Apparently referring to an amicus brief filed by Professor Tomas Gomez-Arostegui, Sotomayor commented that even “[y]our strongest amici says that it had waned over time … But the fact that it waned didn’t mean it was eliminated, and it didn’t mean that the Privy Council or the crown thought that it no longer had those rights.”

Christopher M. Kise for respondent (Art Lien)

That is not to say that the argument went all that smoothly for Christopher Kise (arguing on behalf of the respondent, Greene’s Energy). His assertion that Congress had almost plenary authority to define the boundaries of patent grants struck a nerve with Chief Justice John Roberts, who responded:

[Y]our position, it strikes me, is simply that you’ve got to take the bitter with the sweet. If you want the sweet of having a patent, you’ve got to take the bitter that the government might reevaluate it at some subsequent point. … [H]aven’t our cases rejected that … proposition? We’ve said you … cannot put someone in that position. You cannot say, if you take public employment, we can terminate you in a way that’s inconsistent with due process.

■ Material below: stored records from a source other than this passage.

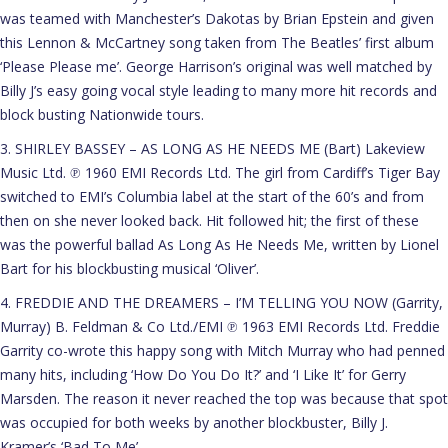
was teamed with Manchester’s Dakotas by Brian Epstein and given
this Lennon & McCartney song taken from The Beatles’ first album
‘Please Please me’. George Harrison’s original was well matched by
Billy J’s easy going vocal style leading to many more hit records and
block busting Nationwide tours.
3. SHIRLEY BASSEY – AS LONG AS HE NEEDS ME (Bart) Lakeview
Music Ltd. ℗ 1960 EMI Records Ltd. The girl from Cardiff’s Tiger Bay
switched to EMI’s Columbia label at the start of the 60’s and from
then on she never looked back. Hit followed hit; the first of these
was the powerful ballad As Long As He Needs Me, written by Lionel
Bart for his blockbusting musical ‘Oliver’.
4. FREDDIE AND THE DREAMERS – I’M TELLING YOU NOW (Garrity,
Murray) B. Feldman & Co Ltd./EMI ℗ 1963 EMI Records Ltd. Freddie
Garrity co-wrote this happy song with Mitch Murray who had penned
many hits, including ‘How Do You Do It?’ and ‘I Like It’ for Gerry
Marsden. The reason it never reached the top was because that spot
was occupied for both weeks by another blockbuster, Billy J.
Kramer’s ‘Bad To Me’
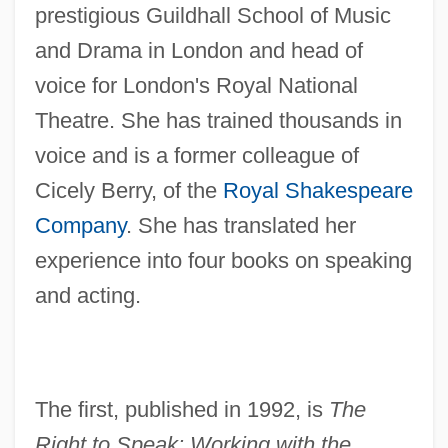
prestigious Guildhall School of Music
and Drama in London and head of
voice for London's Royal National
Theatre. She has trained thousands in
voice and is a former colleague of
Cicely Berry, of the
Royal Shakespeare
Company
. She has translated her
experience into four books on speaking
and acting.
The first, published in 1992, is
The
Right to Speak: Working with the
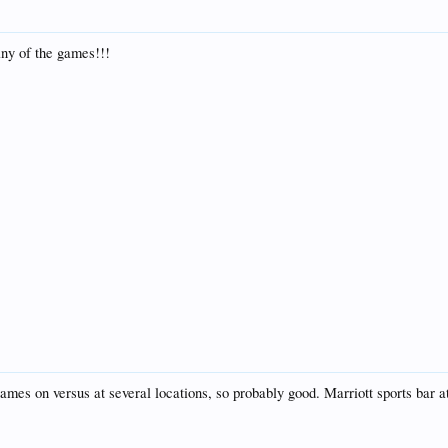
any of the games!!!
ames on versus at several locations, so probably good. Marriott sports bar at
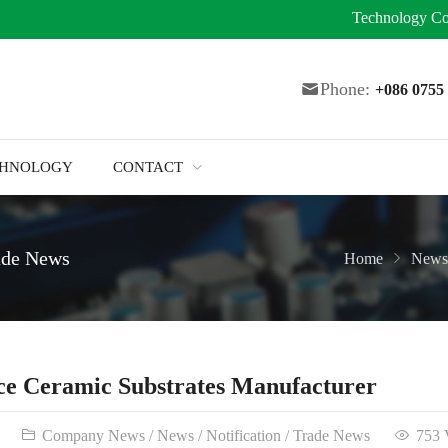
Technology
Co
Phone:
+086 075
CHNOLOGY
CONTACT
ade News
Home
News
ce Ceramic Substrates Manufacturer
Company News
/
News
/
Notification
/
Trade News
753 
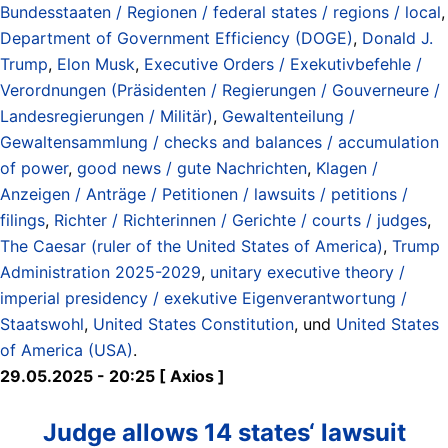
Bundesstaaten / Regionen / federal states / regions / local
,
Department of Government Efficiency (DOGE)
,
Donald J.
Trump
,
Elon Musk
,
Executive Orders / Exekutivbefehle /
Verordnungen (Präsidenten / Regierungen / Gouverneure /
Landesregierungen / Militär)
,
Gewaltenteilung /
Gewaltensammlung / checks and balances / accumulation
of power
,
good news / gute Nachrichten
,
Klagen /
Anzeigen / Anträge / Petitionen / lawsuits / petitions /
filings
,
Richter / Richterinnen / Gerichte / courts / judges
,
The Caesar (ruler of the United States of America)
,
Trump
Administration 2025-2029
,
unitary executive theory /
imperial presidency / exekutive Eigenverantwortung /
Staatswohl
,
United States Constitution
, und
United States
of America (USA)
.
29.05.2025 - 20:25 [ Axios ]
Judge allows 14 states‘ lawsuit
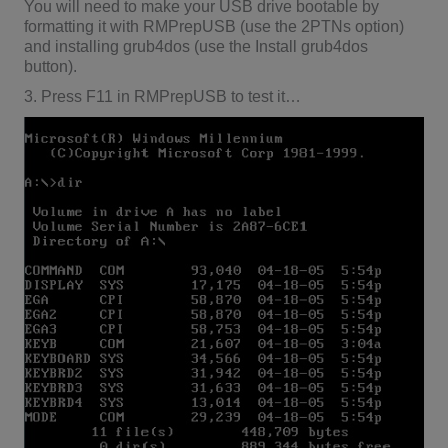
You will need to make your USB drive bootable by
formatting it with RMPrepUSB (use the 2PTNs option)
and installing grub4dos (use the Install grub4dos
button).
3. Press F11 in RMPrepUSB to test it…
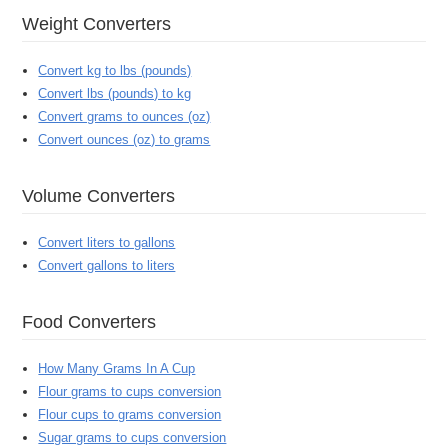
Weight Converters
Convert kg to lbs (pounds)
Convert lbs (pounds) to kg
Convert grams to ounces (oz)
Convert ounces (oz) to grams
Volume Converters
Convert liters to gallons
Convert gallons to liters
Food Converters
How Many Grams In A Cup
Flour grams to cups conversion
Flour cups to grams conversion
Sugar grams to cups conversion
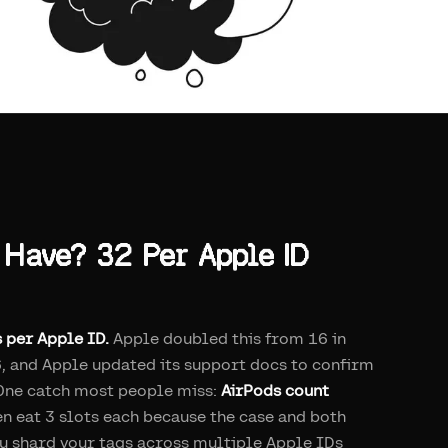
Have? 32 Per Apple ID
s per Apple ID.
Apple doubled this from 16 in
, and Apple updated its support docs to confirm
6. One catch most people miss:
AirPods count
en eat 3 slots each because the case and both
ou shard your tags across multiple Apple IDs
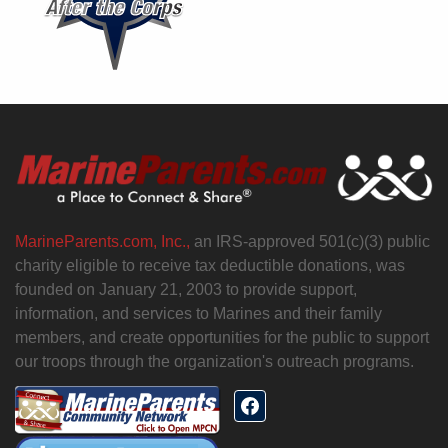
MarineParents.com, Inc.,
an IRS-approved 501(c)(3) public
charity eligible to receive tax deductible donations, was
founded on January 21, 2003 to provide support,
information, and services to Marines and their family
members, and create opportunities for the public to support
our troops through the organization's outreach programs.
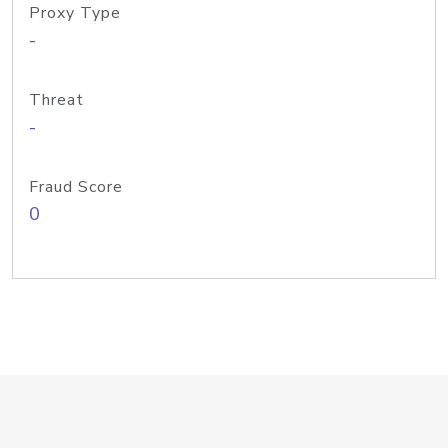
Proxy Type
-
Threat
-
Fraud Score
0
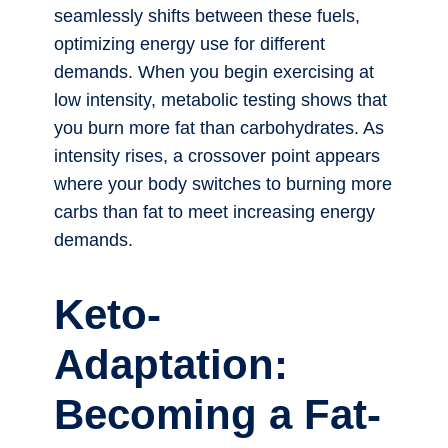
seamlessly shifts between these fuels,
optimizing energy use for different
demands. When you begin exercising at
low intensity, metabolic testing shows that
you burn more fat than carbohydrates. As
intensity rises, a crossover point appears
where your body switches to burning more
carbs than fat to meet increasing energy
demands.
Keto-
Adaptation:
Becoming a Fat-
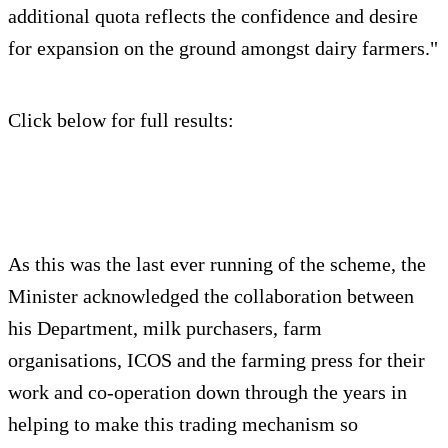
additional quota reflects the confidence and desire
for expansion on the ground amongst dairy farmers."
Click below for full results:
As this was the last ever running of the scheme, the
Minister acknowledged the collaboration between
his Department, milk purchasers, farm
organisations, ICOS and the farming press for their
work and co-operation down through the years in
helping to make this trading mechanism so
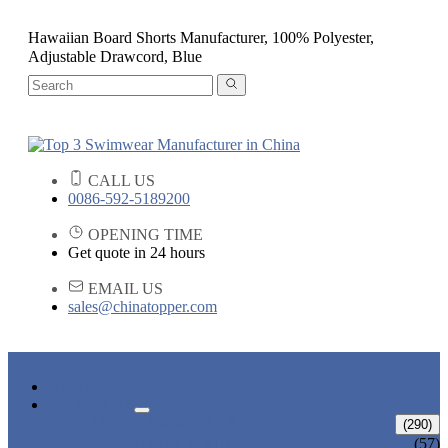
Hawaiian Board Shorts Manufacturer, 100% Polyester,
Adjustable Drawcord, Blue
CALL US
0086-592-5189200
OPENING TIME
Get quote in 24 hours
EMAIL US
sales@chinatopper.com
HOME
PRODUCTS
ADULT SWIMWEAR
(290)
ADULT BIKINI
(57)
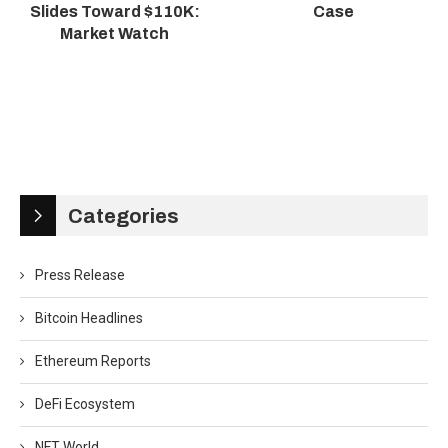
Slides Toward $110K:
Case
Market Watch
Categories
Press Release
Bitcoin Headlines
Ethereum Reports
DeFi Ecosystem
NFT World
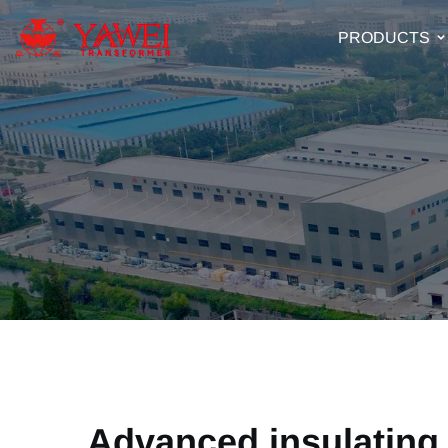
PRODUCTS
Advanced insulating 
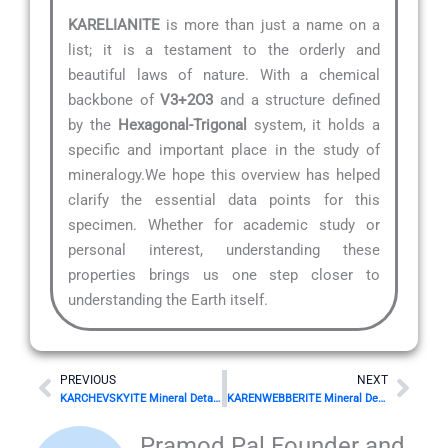
KARELIANITE
is more than just a name on a
list; it is a testament to the orderly and
beautiful laws of nature. With a chemical
backbone of
V3+2O3
and a structure defined
by the
Hexagonal-Trigonal
system, it holds a
specific and important place in the study of
mineralogy.We hope this overview has helped
clarify the essential data points for this
specimen. Whether for academic study or
personal interest, understanding these
properties brings us one step closer to
understanding the Earth itself.
Prev
Nex
PREVIOUS
NEXT
KARCHEVSKYITE Mineral Details
KARENWEBBERITE Mineral Details
Pramod Pal Founder and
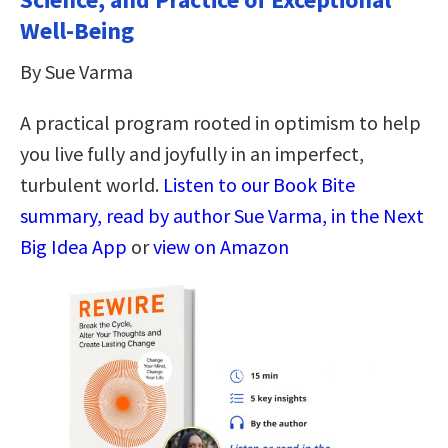
Well-Being
By Sue Varma
A practical program rooted in optimism to help
you live fully and joyfully in an imperfect,
turbulent world.
Listen to our Book Bite
summary, read by author Sue Varma, in the Next
Big Idea App
or
view on Amazon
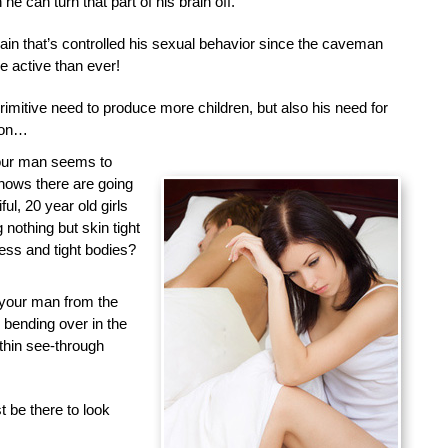
he can turn that part of his brain off.
brain that’s controlled his sexual behavior since the caveman
 active than ever!
primitive need to produce more children, but also his need for
tion…
your man seems to
nows there are going
ful, 20 year old girls
nothing but skin tight
less and tight bodies?
 your man from the
d bending over in the
 thin see-through
 be there to look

The justices were particularly concerned about incidents in which the PTO director admittedly “stacked” the panels of particular cases in an effort to control the outcome of those cases – Roberts and Justice Neil Gorsuch both criticized that practice.

Gorsuch was by far the most critical of the inter partes review process, suggesting a view almost precisely the opposite of Breyer’s – that the Constitution might prohibit administrative adjudication altogether in any case in which the decisionmaker is not “adjunct” to an Article III court. Absent some arrangement “like a magistrate judge or a bankruptcy judge,” Gorsuch found it unsettling that there could be “a self-executing judgment issued by the director that, [even] if not appealed, has all the force of law of an Article III court.” As Gorsuch pointed out, the system doesn’t work that way “with respect to magistrate judges or anything like that. …[T]he district judge has to put its imprimatur on it before it has [full force and effect.]” To me, though, the critical comments sounded more like an effort to coalesce upon an explanation for exactly why the court should uphold the inter partes review procedure than an explanation of why it should invalidate the procedure.

Given the Supreme Court’s track record of sharply divided decisions in cases that explore the minimum requirements of Article III adjudication, it would be astonishing if the justices found a ready consensus here. My sense, though, is that there will be a strong majority to uphold the statute. The justices well might write with caution – and they might spend several months doing it – but I think it most unlikely that this case will lead the court to take as bold a step as invalidating a major congressional initiative like the inter partes review process.

This post has been corrected to reflect that an amicus brief referenced by Sotomayor was submitted by H. Tomas Gomez-Arostegui, not Alliacense Limited.

[Disclosure: Goldstein & Russell, P.C., whose attorneys contribute to this blog in various capacities, is among the counsel on an amicus brief in support of the petitioner in this case. The author of this post, however, is not affiliated with the firm.]